- Task to carry out
I'd ask you to write out the lines below exactly, with no images.

- Data excerpts
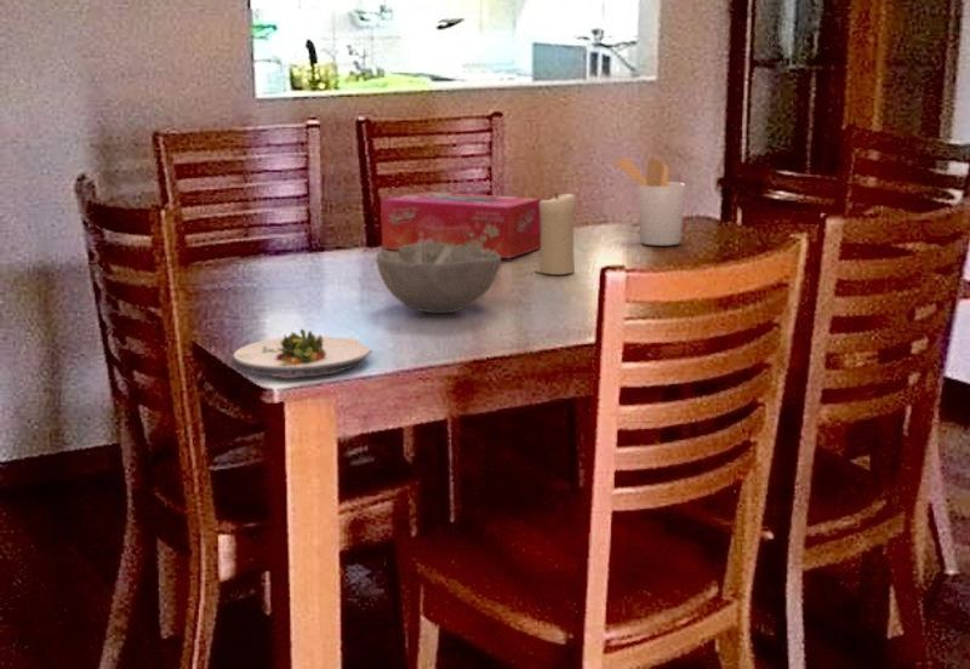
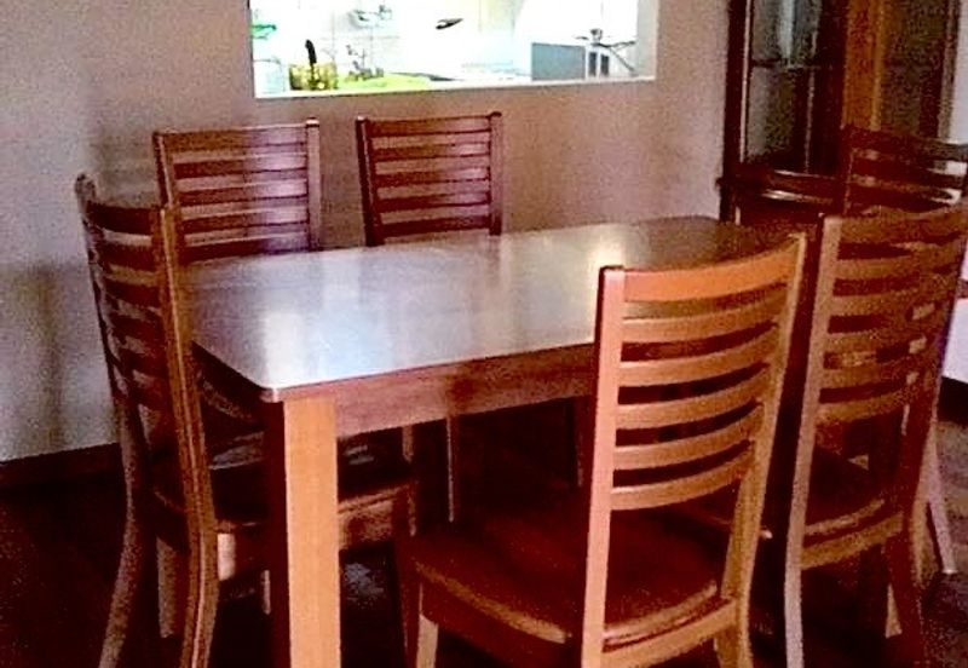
- utensil holder [612,156,686,247]
- bowl [376,242,502,314]
- salad plate [232,327,373,379]
- candle [534,190,577,276]
- tissue box [380,190,544,259]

- Answer box
- utensil holder [612,156,686,247]
- bowl [376,242,502,314]
- salad plate [232,327,373,379]
- candle [534,190,577,276]
- tissue box [380,190,544,259]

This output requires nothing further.